# Noisey HWT/boiler



## Lifer (Nov 23, 2010)

Hey all , 
My friend is running a 60gal hwt as a means of heating the in-floor in his garage ( we will be putting a electric wall hung in when it kicks the bucket) He is using a 60 gallon giant and has the elements wired to come on at the same time and the system has been in and working well for few years .

The question is his bottom element is very noisy like loud noisy , I was wondering if any of you had this issue before ? he read online that it may be a sediment issue so he draining down the tank to have a look .. I have ever ran across this issue before and was wondering what it may be..

Thx Lifer..


----------



## easttexasplumb (Oct 13, 2010)

Sediment can sound really noisy sometimes like a pop corn machine. I would think that the element would be up pretty high on a elect W.H.


----------



## user2090 (Sep 26, 2009)

In a normal heater the bottom element does 2/3rds of the heating, and of course is closer to the bottom of the tank, where sediment can build-up. 

It is quite common here to have that problem, due to our water conditions. Draining the heater will do little to get the crap off the element.
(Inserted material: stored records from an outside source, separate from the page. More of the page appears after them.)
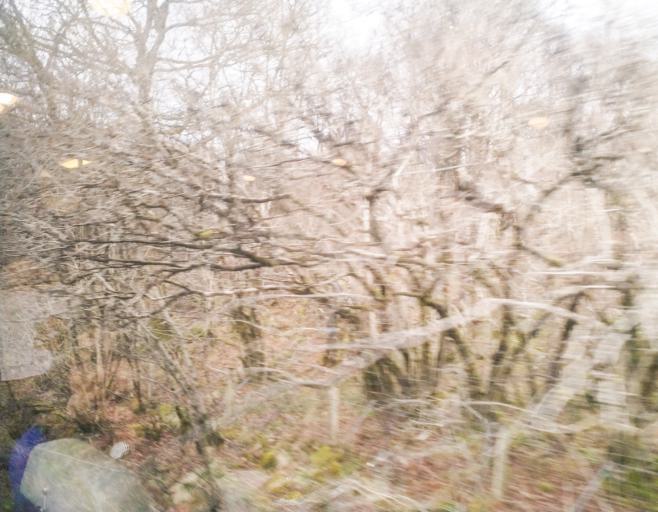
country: GB
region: Scotland
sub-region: Highland
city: Spean Bridge
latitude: 56.8923
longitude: -4.8829
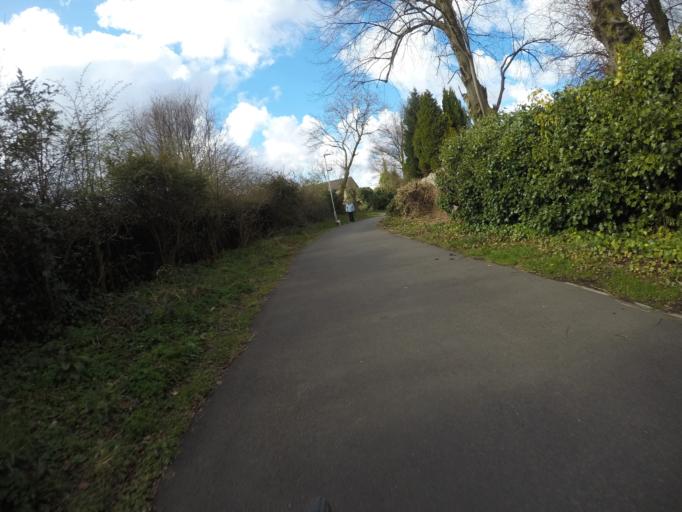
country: GB
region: Scotland
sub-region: North Ayrshire
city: Beith
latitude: 55.7452
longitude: -4.6416
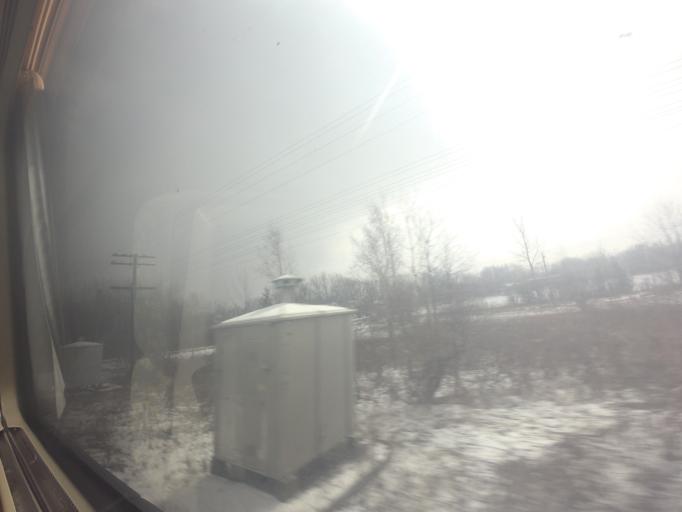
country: CA
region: Ontario
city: Cobourg
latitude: 43.9220
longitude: -78.4424
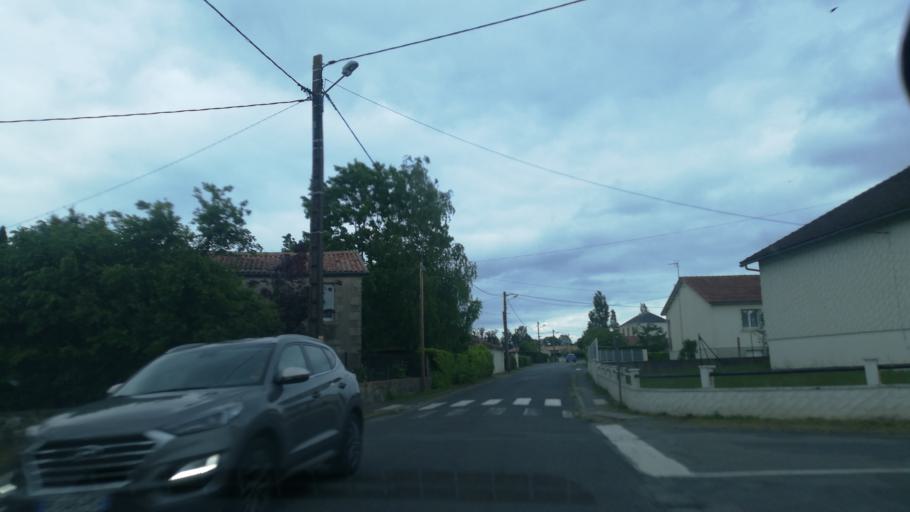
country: FR
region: Poitou-Charentes
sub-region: Departement des Deux-Sevres
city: Courlay
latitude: 46.7666
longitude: -0.5227
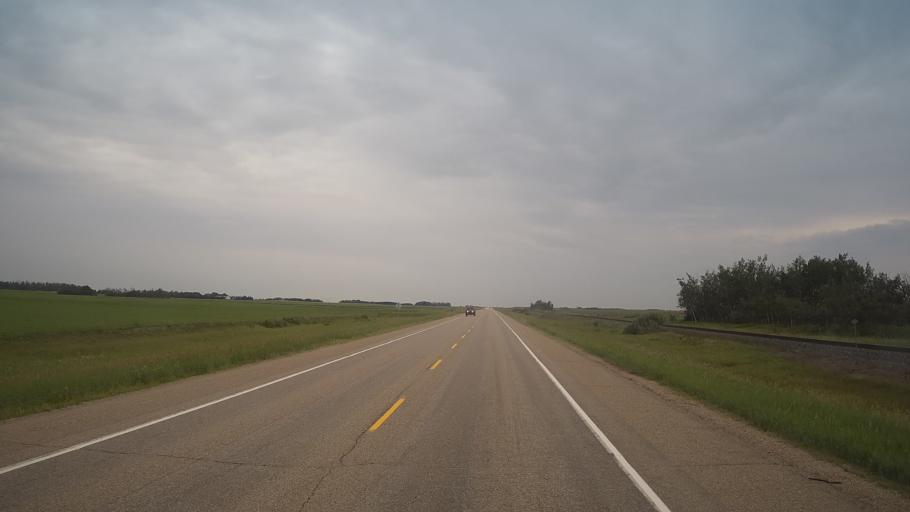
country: CA
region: Saskatchewan
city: Langham
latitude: 52.1252
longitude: -107.2938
I recommend draining it, and scraping out what he can, then installing a new element with the special sheathing to protect it, and extend its life.


----------



## OldSchool (Jan 30, 2010)

Lifer said:


> Hey all ,
> My friend is running a 60gal hwt as a means of heating the in-floor in his garage ( we will be putting a electric wall hung in when it kicks the bucket) He is using a 60 gallon giant and *has the elements wired to come on at the same time *and the system has been in and working well for few years .
> 
> The question is his bottom element is very noisy like loud noisy , I was wondering if any of you had this issue before ? he read online that it may be a sediment issue so he draining down the tank to have a look .. I have ever ran across this issue before and was wondering what it may be..
> ...


*I hope he increased his wire size and breaker at the panel*.... because a normal electric hot water tank is designed to only have one element running at any one given time..... size of wire all depends on watts that element is rated at... 
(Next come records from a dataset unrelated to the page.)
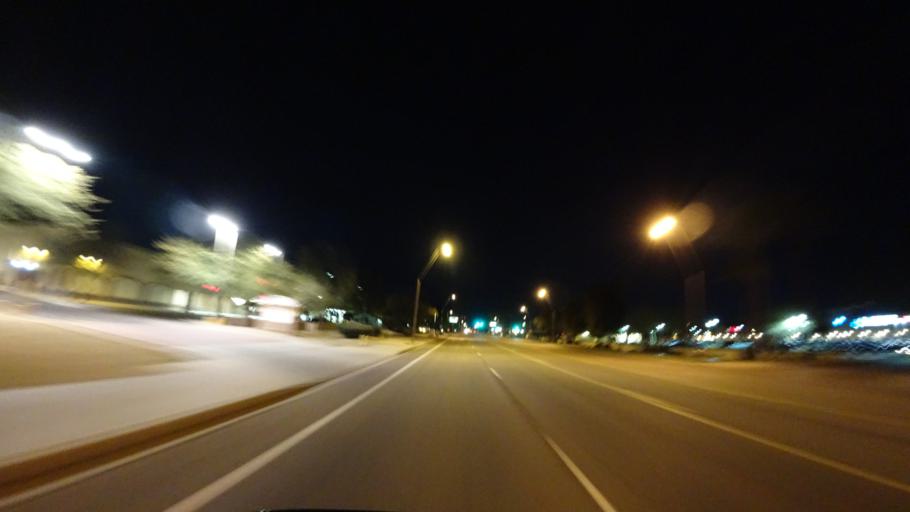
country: US
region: Arizona
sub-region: Maricopa County
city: San Carlos
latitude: 33.3346
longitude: -111.9094
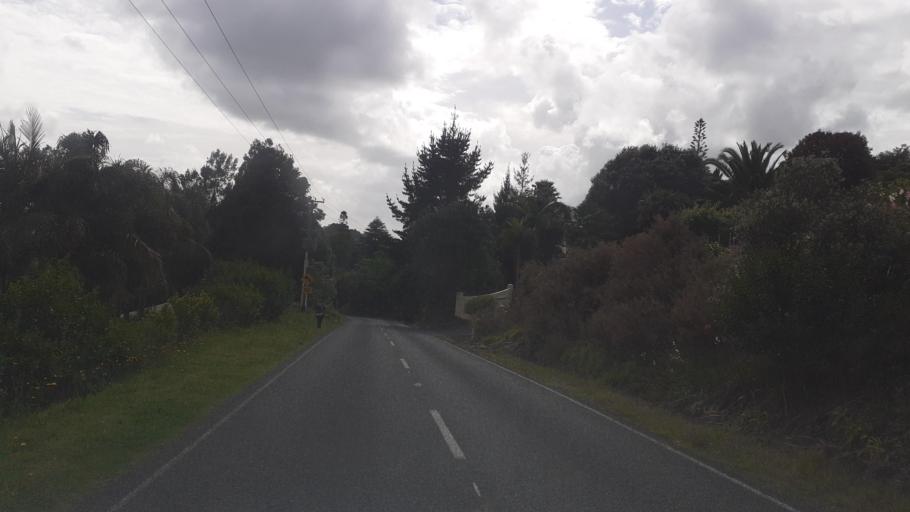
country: NZ
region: Northland
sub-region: Far North District
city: Kerikeri
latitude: -35.2173
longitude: 173.9812
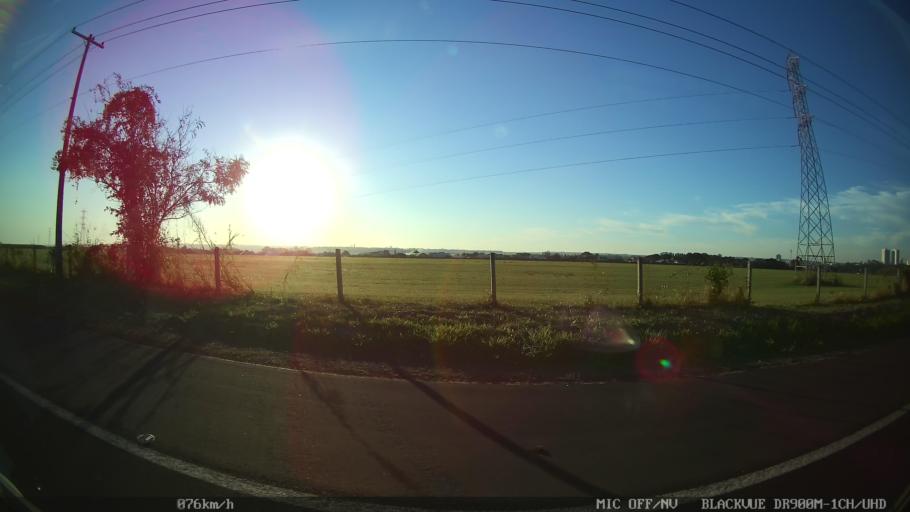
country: BR
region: Sao Paulo
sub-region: Araraquara
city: Araraquara
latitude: -21.8107
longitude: -48.1985
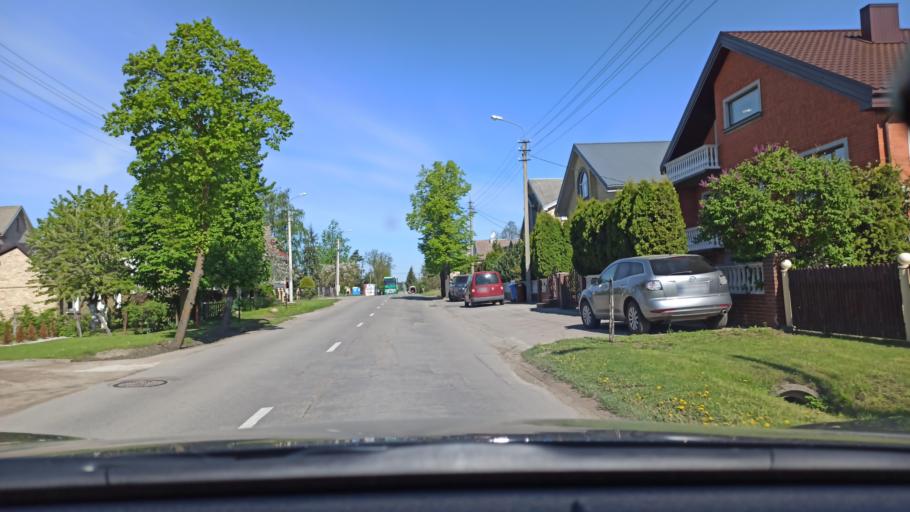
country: LT
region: Siauliu apskritis
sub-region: Siauliai
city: Siauliai
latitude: 55.9611
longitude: 23.2974
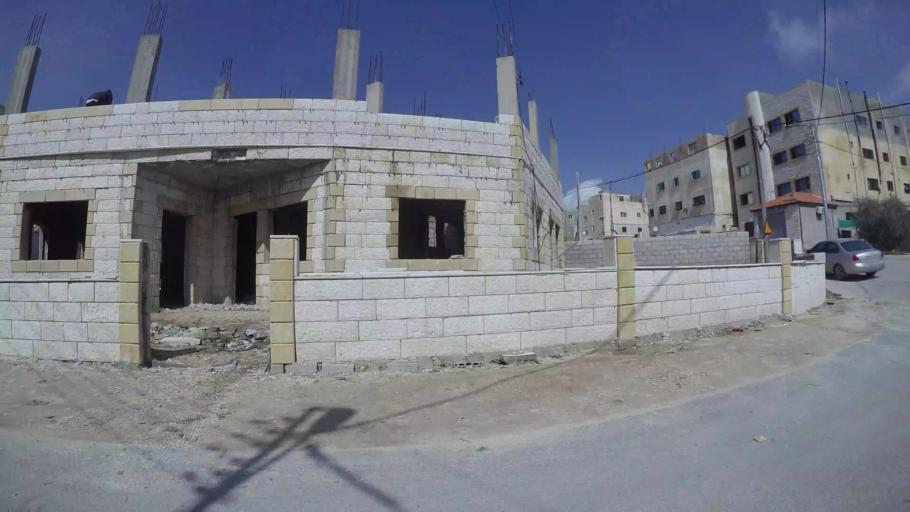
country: JO
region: Amman
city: Al Bunayyat ash Shamaliyah
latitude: 31.9020
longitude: 35.9049
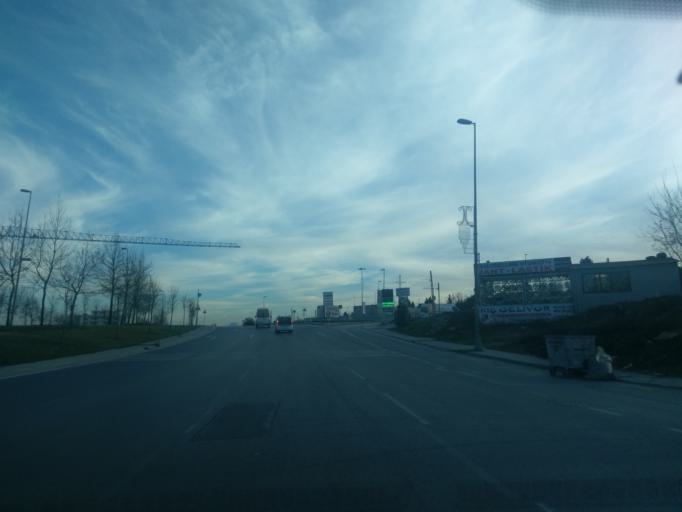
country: TR
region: Istanbul
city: Basaksehir
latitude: 41.0425
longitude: 28.7593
watts = volts x amps or amps= watts / volts 

*two* 3500 watt elements [7000 watts] would draw 29 amps

as *two* 4500 watt elements [9000 watts] would draw 37.5 amps


----------



## Lifer (Nov 23, 2010)

Yes OldSchool , he did .. I forgot to mention he's an Electrician and a very good one , One of the smartest people i know.. Some good info there though < i would not have known that> .. 

Lifer...


----------



## Lifer (Nov 23, 2010)

*Update..*

So when he pulled the elements out he said it looked like something growing on them , and the tank had a ton of sediment in it ( used tank from unknown source and age) so he used his shop vac and sucked out all the gunk and cleaned up the elements and reinstalled them ( not worth replacing if he only has to do that a couple more times before we swap it out for a wall hung boiler) .. He said it worked like a charm.

Lifer...


----------